Gericht: Oberlandesgericht Schleswig
Beschluss verkündet am 13.07.2000
Aktenzeichen: 2 W 107/00
Rechtsgebiete: FGG


Vorschriften:

FGG § 55
FGG § 62
Kündigt der/die Rechtspfleger/in die vormundschaftsgerichtliche Genehmigung eines Erbteilsveräußerungs- und Übertragungsvertrages nicht durch einen Vorbescheid an, bleibt die gegen die vormundschaftsgerichtliche Genehmigung eingelegte Beschwerde zulässig.

SchlHOLG, 2. ZS, Beschluß vom 13. Juli 2000, - 2 W 107/00 -


Beschluß

2 W 107/00 7 T 266/00 LG Lübeck 2 XVII M 49 AG Reinbek

In der Betreuungssache

betreffend die am 24.09.1905 geborene Frau ...,

- Pfleger für das Verfahren: Rechtsanwalt Volker Liedtke, Klosterbergenstraße 67 b, 21465 Reinbek -

beteiligt:

Frau Annelore Machinia, Mühlenweg 2, 21039 Börnsen, als Betreuerin,

hat der 2. Zivilsenat des Schleswig-Holsteinischen Oberlandesgerichts in Schleswig auf die weitere Beschwerde der Betroffenen vom 15.6.2000 gegen den Beschluß der 7. Zivilkammer des Landgerichts Lübeck vom 23.5.2000 durch die Richter Lindemann, Schupp und Stapel am 13.7.2000

beschlossen:

Tenor:

Auf die Beschwerde wird der angefochtene Beschluß aufgehoben und die Sache zur erneuten Behandlung und Entscheidung an das Landgericht zurückverwiesen.

Gründe

I.
┄┄┄┄┄┄┄┄┄┄
## Arbeitsauftrag A
Beantworten Sie anhand des Textes die folgenden Fragen:
(i) Welches Gericht hat den Beschluss erlassen?
(ii) An welchem Datum wurde die weitere Beschwerde der Betroffenen eingelegt?
(iii) An welches Gericht wird die Sache laut Tenor zurückverwiesen?
## Arbeitsauftrag B
Nennen Sie alle Richter, die laut Text an dem Beschluss mitgewirkt haben.

[Gespeichertes Material]
┄┄┄┄┄┄┄┄┄┄
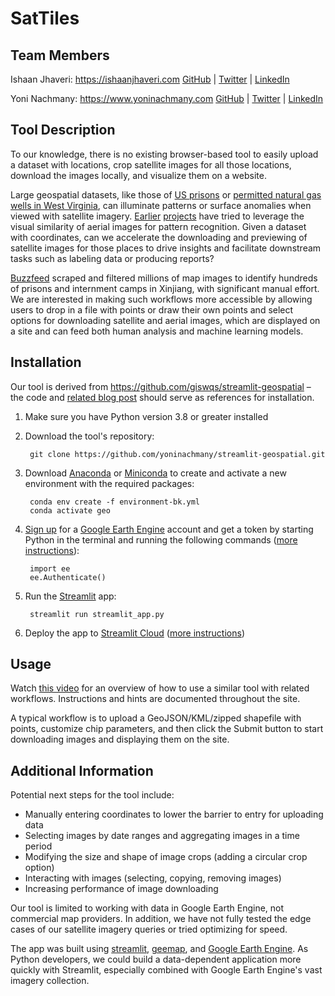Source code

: # SatTiles

## Team Members

Ishaan Jhaveri: <https://ishaanjhaveri.com>
[GitHub](http://github.com/iaj8) | [Twitter](https://twitter.com/ishaan_jhavs) | [LinkedIn](https://www.linkedin.com/in/iajhaveri)

Yoni Nachmany: <https://www.yoninachmany.com>
[GitHub](https://github.com/YoniNachmany) | [Twitter](https://twitter.com/YoniNachmany) | [LinkedIn](https://www.linkedin.com/in/YoniNachmany/)

## Tool Description

To our knowledge, there is no existing browser-based tool to easily upload a dataset with locations, crop satellite images for all those locations, download the images locally, and visualize them on a website.

Large geospatial datasets, like those of [US prisons](http://prisonmap.com/) or [permitted natural gas wells in West Virginia](https://projects.propublica.org/graphics/wva-well-pads), can illuminate patterns or surface anomalies when viewed with satellite imagery. [Earlier](https://studioforcreativeinquiry.org/project/terrapattern) [projects](https://search.descarteslabs.com/) have tried to leverage the visual similarity of aerial images for pattern recognition. Given a dataset with coordinates, can we accelerate the downloading and previewing of satellite images for those places to drive insights and facilitate downstream tasks such as labeling data or producing reports?

[Buzzfeed](https://www.buzzfeednews.com/article/alison_killing/satellite-images-investigation-xinjiang-detention-camps) scraped and filtered millions of map images to identify hundreds of prisons and internment camps in Xinjiang, with significant manual effort. We are interested in making such workflows more accessible by allowing users to drop in a file with points or draw their own points and select options for downloading satellite and aerial images, which are displayed on a site and can feed both human analysis and machine learning models.

## Installation

Our tool is derived from https://github.com/giswqs/streamlit-geospatial – the code and [related blog post](https://blog.streamlit.io/creating-satellite-timelapse-with-streamlit-and-earth-engine/) should serve as references for installation.

1. Make sure you have Python version 3.8 or greater installed

2. Download the tool's repository:

        git clone https://github.com/yoninachmany/streamlit-geospatial.git

3. Download [Anaconda](https://www.anaconda.com/distribution/#download-section) or [Miniconda](https://docs.conda.io/en/latest/miniconda.html) to create and activate a new environment with the required packages:

        conda env create -f environment-bk.yml
        conda activate geo

4. [Sign up](https://earthengine.google.com/signup/) for a [Google Earth Engine](https://earthengine.google.com/) account and get a token by starting Python in the terminal and running the following commands ([more instructions](https://blog.streamlit.io/creating-satellite-timelapse-with-streamlit-and-earth-engine/#4-get-an-earth-engine-token)):

		import ee
		ee.Authenticate()

5. Run the [Streamlit](https://streamlit.io/) app:

		streamlit run streamlit_app.py

5. Deploy the app to [Streamlit Cloud](https://share.streamlit.io/) ([more instructions](https://blog.streamlit.io/creating-satellite-timelapse-with-streamlit-and-earth-engine/#5-deploy-your-app-to-streamlit-cloud))

## Usage

Watch [this video](https://www.youtube.com/watch?v=VVRK_-dEjR4) for an overview of how to use a similar tool with related workflows. Instructions and hints are documented throughout the site.

A typical workflow is to upload a GeoJSON/KML/zipped shapefile with points, customize chip parameters, and then click the Submit button to start downloading images and displaying them on the site.

## Additional Information

Potential next steps for the tool include:

- Manually entering coordinates to lower the barrier to entry for uploading data
- Selecting images by date ranges and aggregating images in a time period
- Modifying the size and shape of image crops (adding a circular crop option)
- Interacting with images (selecting, copying, removing images)
- Increasing performance of image downloading

Our tool is limited to working with data in Google Earth Engine, not commercial map providers. In addition, we have not fully tested the edge cases of our satellite imagery queries or tried optimizing for speed.

The app was built using [streamlit](https://streamlit.io), [geemap](https://geemap.org), and [Google Earth Engine](https://earthengine.google.com). As Python developers, we could build a data-dependent application more quickly with Streamlit, especially combined with Google Earth Engine's vast imagery collection.
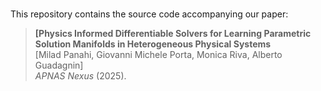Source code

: #

This repository contains the source code accompanying our paper:

> **[Physics Informed Differentiable Solvers for Learning Parametric Solution Manifolds in Heterogeneous Physical Systems**  
> [Milad Panahi, Giovanni Michele Porta, Monica Riva, Alberto Guadagnin]  
> *APNAS Nexus* (2025).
┄┄┄┄┄┄┄┄┄┄
## Ihre Lösung A
(i) Das Oberlandesgericht Schleswig (2. Zivilsenat des Schleswig-Holsteinischen Oberlandesgerichts).
(ii) Am 15.6.2000.
(iii) An das Landgericht.

## Ihre Lösung B
Lindemann, Schupp, Stapel